Nails will be just fine for those signs, and may discourage a sign stealer with a leatherman in his pocket. Put a larger flat washer under the nail head to make it more difficult to rip off.


----------



## pascale27 (Aug 26, 2011)

Here's a sign at our local trails. You can see the 4x4 mount a bit on the bottom. It's about 10ft of the ground to discourage vandals.


----------



## icecreamjay (Apr 13, 2004)

OK, copper is out! We've got plenty of dead trees already, as the forest is recovering from a couple of massive caterpillar attacks about 10 years ago. Hundreds of acres of dead oaks that are only recently starting to fall. Which reminds me, Sandy probably dropped about 40 of those suckers across our trails. Time to fire up the saw.... again.


----------



## richlather (Aug 5, 2011)

Mcfeelys.com for different ideas


----------



## icecreamjay (Apr 13, 2004)

We're gonna go with the aluminum nails that the land manager already has. They have ribs on the shaft and a little rubber washer to give the tree room to grow. 
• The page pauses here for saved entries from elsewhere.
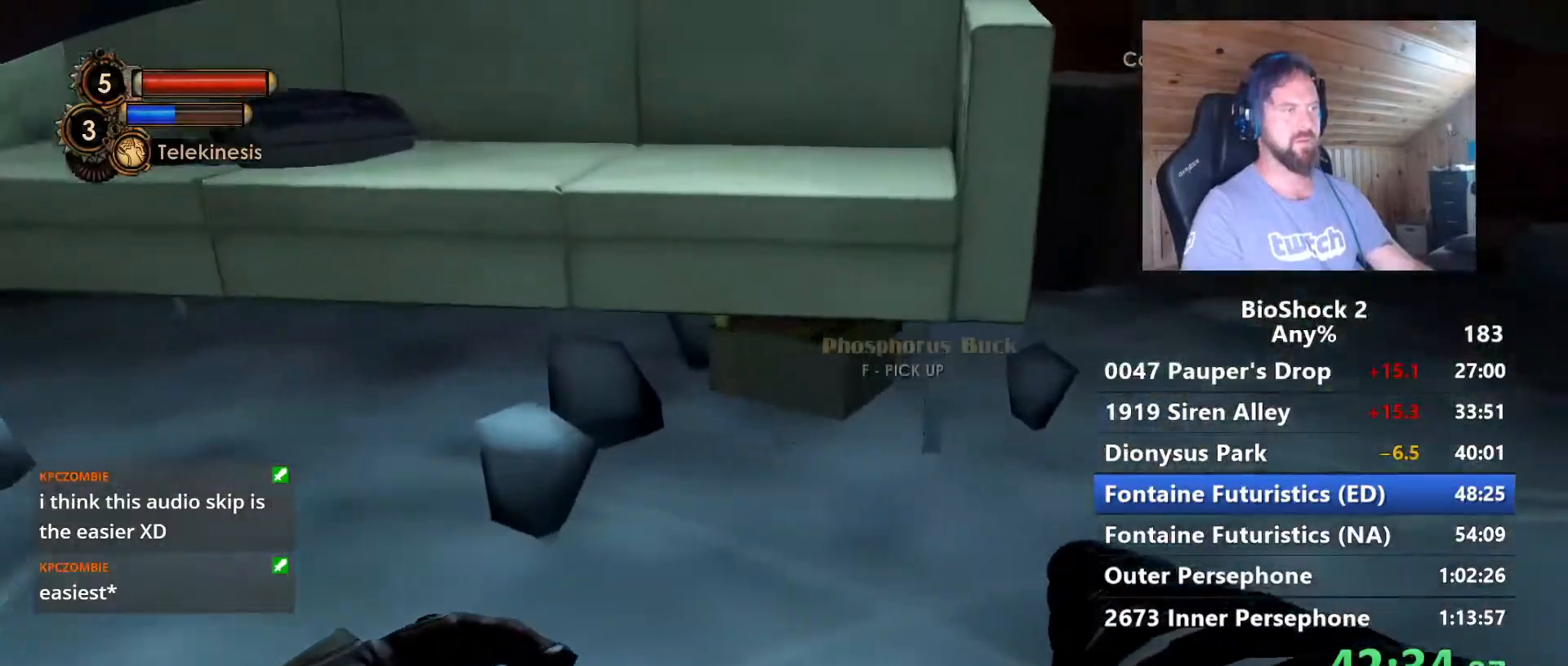
{"keys": ["w"], "mouse": [], "mouse_move": "right", "events": [[67, "f", "down"], [167, "f", "up"], [300, "d", "down"], [350, "w", "down"], [500, "d", "up"]]}
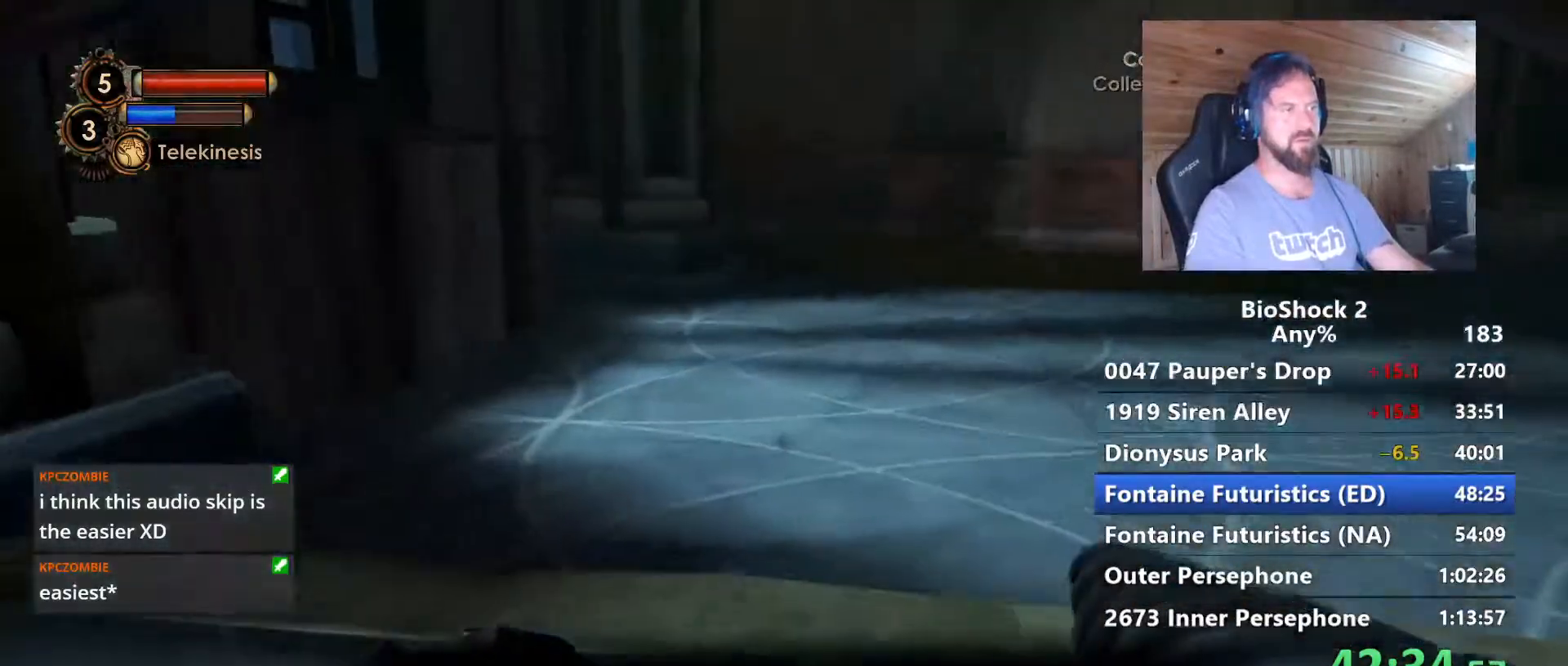
{"keys": ["w"], "mouse": [], "mouse_move": "right", "events": [[84, "c", "down"], [234, "c", "up"]]}
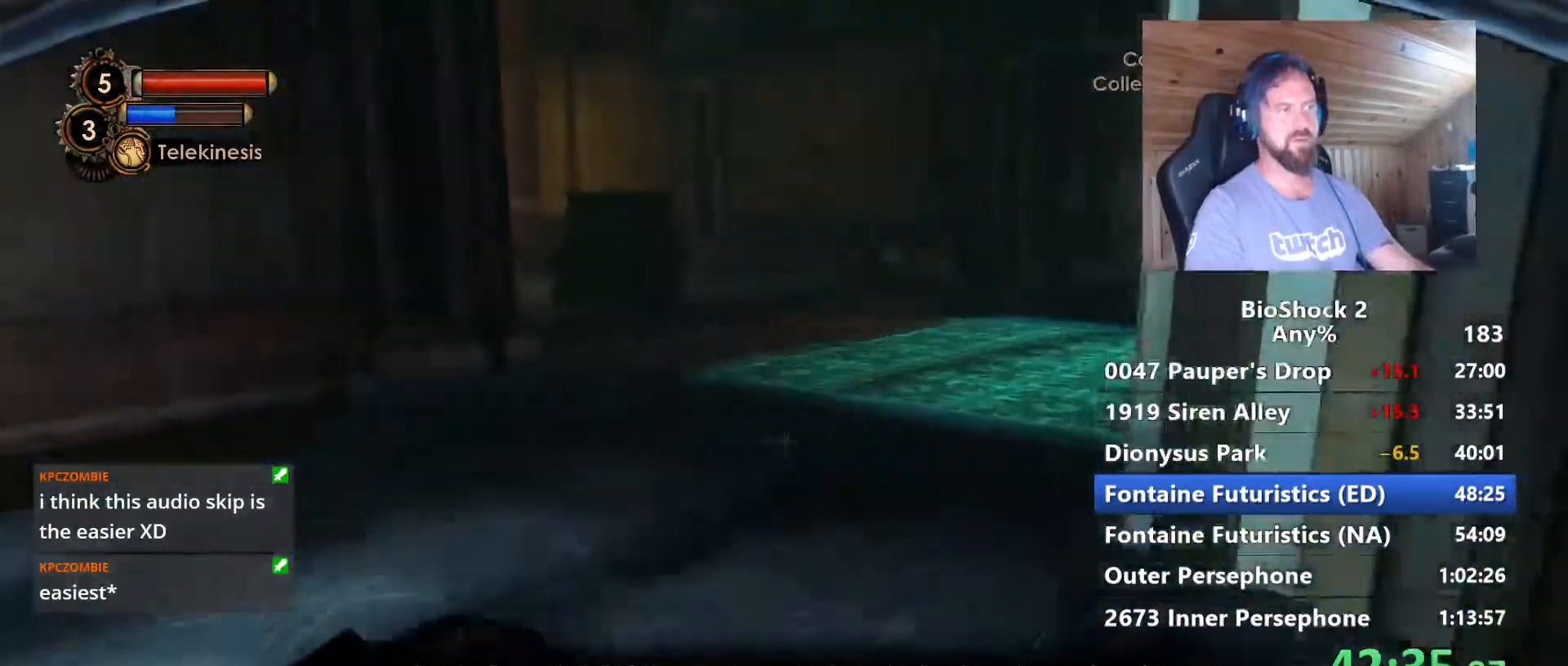
{"keys": ["q", "w"], "mouse": [], "mouse_move": "still", "events": [[50, "a", "down"], [200, "a", "up"], [484, "q", "down"]]}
Easier to attach than screws too. 

One thing I was told is to put your nails or screws in so that one is above the other. The way trees grow the distance between two vertical points will not change, but as the tree gets wider the distance between 2 horizontal points will change as the tree grows in width, possibly pulling out nails or damaging the signs or tree.


----------



## Bill in Houston (Nov 26, 2011)

I had always seen blazes nailed in like you say, but never thought of why. Cool.


----------



## bsieb (Aug 23, 2003)

^^Those are corrugated roofing nails, great choice.


----------



## huffster (Nov 14, 2011)

icecreamjay said:


> We're gonna go with the aluminum nails...
> 
> ...One thing I was told is to put your nails or screws in so that one is above the other.


Also, don't send them all the way in. This way the tree can grow several years and the marker will simply push out on the nail shaft.


----------